◆ Directions: Please update the entries beginning at the line that contains "Skip to main content" and stopping after the line that contains "Werkzeugwechsler.", replacing "Bewertungen" with "Rezensionen" and leaving everything else unchanged. Return only those lines.

---------- Supplied entries ----------

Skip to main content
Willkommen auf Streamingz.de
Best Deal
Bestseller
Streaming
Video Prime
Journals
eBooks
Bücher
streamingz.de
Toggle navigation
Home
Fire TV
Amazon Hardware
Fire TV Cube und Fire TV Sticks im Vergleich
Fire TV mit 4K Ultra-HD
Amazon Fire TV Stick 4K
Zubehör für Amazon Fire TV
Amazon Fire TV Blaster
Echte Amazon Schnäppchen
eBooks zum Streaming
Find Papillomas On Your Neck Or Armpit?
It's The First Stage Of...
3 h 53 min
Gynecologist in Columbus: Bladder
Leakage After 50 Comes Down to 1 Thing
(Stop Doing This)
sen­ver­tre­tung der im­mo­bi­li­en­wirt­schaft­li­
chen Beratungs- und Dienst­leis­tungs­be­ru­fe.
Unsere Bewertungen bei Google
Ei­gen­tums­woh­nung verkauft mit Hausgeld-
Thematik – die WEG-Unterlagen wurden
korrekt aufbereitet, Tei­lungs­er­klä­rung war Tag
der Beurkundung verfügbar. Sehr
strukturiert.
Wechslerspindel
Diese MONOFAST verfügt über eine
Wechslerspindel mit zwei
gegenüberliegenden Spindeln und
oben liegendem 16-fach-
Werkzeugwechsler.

----------
---------- Supplied entries ----------

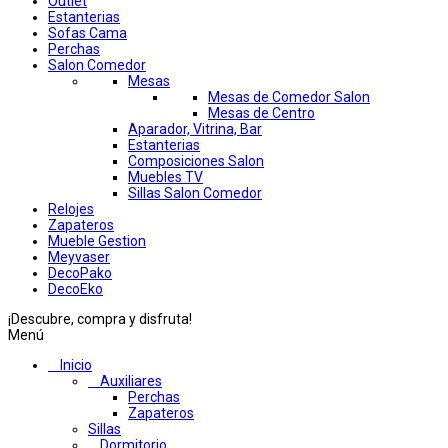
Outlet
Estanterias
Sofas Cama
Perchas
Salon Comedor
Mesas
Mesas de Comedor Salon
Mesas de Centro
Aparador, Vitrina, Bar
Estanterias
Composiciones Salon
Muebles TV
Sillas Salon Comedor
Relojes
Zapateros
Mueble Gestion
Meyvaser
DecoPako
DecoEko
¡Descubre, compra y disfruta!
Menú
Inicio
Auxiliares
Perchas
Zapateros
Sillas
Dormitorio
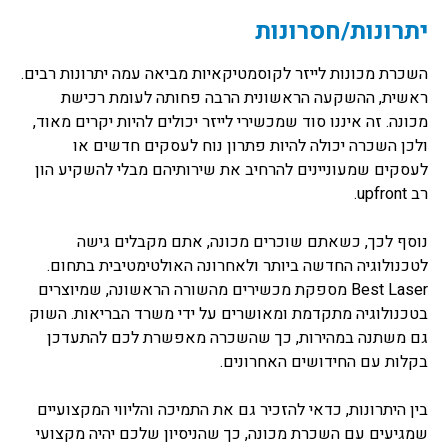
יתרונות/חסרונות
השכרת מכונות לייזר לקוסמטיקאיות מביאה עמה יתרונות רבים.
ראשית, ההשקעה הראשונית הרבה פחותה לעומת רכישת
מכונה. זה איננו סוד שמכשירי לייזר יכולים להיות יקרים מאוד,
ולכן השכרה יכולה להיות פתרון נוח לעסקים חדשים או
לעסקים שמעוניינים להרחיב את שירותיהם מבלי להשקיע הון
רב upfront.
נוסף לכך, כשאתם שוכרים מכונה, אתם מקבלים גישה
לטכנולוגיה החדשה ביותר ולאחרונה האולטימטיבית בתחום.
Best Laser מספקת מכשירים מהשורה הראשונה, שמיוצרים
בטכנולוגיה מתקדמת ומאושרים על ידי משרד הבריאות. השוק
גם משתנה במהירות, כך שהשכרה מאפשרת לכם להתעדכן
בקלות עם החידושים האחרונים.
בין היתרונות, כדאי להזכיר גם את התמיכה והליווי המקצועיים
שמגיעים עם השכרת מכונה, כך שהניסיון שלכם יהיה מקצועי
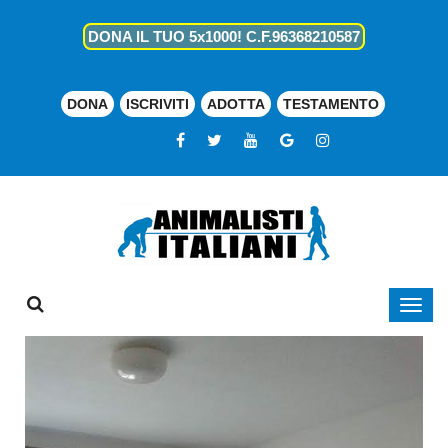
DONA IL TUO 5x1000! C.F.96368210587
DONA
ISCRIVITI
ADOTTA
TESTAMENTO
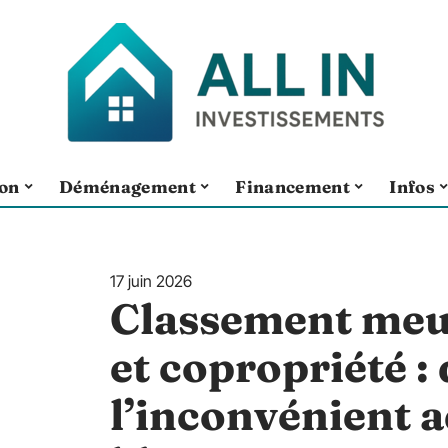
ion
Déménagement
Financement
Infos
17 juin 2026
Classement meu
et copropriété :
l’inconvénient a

----------
---------- Supplied entries ----------

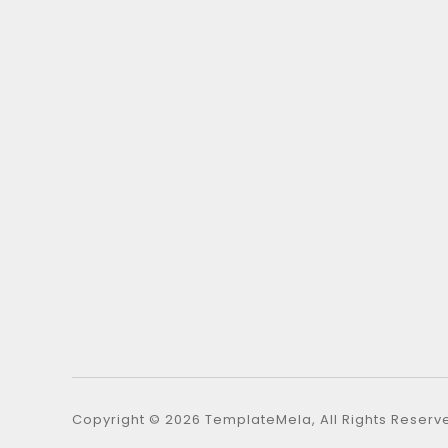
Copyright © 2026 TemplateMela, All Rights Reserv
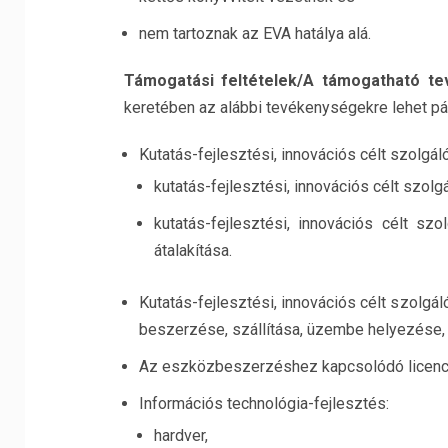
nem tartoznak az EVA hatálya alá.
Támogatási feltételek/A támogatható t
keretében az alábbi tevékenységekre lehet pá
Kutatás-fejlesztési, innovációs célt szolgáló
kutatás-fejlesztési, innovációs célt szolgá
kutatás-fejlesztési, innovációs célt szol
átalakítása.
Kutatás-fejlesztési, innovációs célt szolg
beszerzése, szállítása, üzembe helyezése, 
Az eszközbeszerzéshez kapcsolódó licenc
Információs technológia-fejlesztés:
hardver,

----------

◆ Task solution:
Skip to main content
Willkommen auf Streamingz.de
Best Deal
Bestseller
Streaming
Video Prime
Journals
eBooks
Bücher
streamingz.de
Toggle navigation
Home
Fire TV
Amazon Hardware
Fire TV Cube und Fire TV Sticks im Vergleich
Fire TV mit 4K Ultra-HD
Amazon Fire TV Stick 4K
Zubehör für Amazon Fire TV
Amazon Fire TV Blaster
Echte Amazon Schnäppchen
eBooks zum Streaming
Find Papillomas On Your Neck Or Armpit?
It's The First Stage Of...
3 h 53 min
Gynecologist in Columbus: Bladder
Leakage After 50 Comes Down to 1 Thing
(Stop Doing This)
sen­ver­tre­tung der im­mo­bi­li­en­wirt­schaft­li­
chen Beratungs- und Dienst­leis­tungs­be­ru­fe.
Unsere Rezensionen bei Google
Ei­gen­tums­woh­nung verkauft mit Hausgeld-
Thematik – die WEG-Unterlagen wurden
korrekt aufbereitet, Tei­lungs­er­klä­rung war Tag
der Beurkundung verfügbar. Sehr
strukturiert.
Wechslerspindel
Diese MONOFAST verfügt über eine
Wechslerspindel mit zwei
gegenüberliegenden Spindeln und
oben liegendem 16-fach-
Werkzeugwechsler.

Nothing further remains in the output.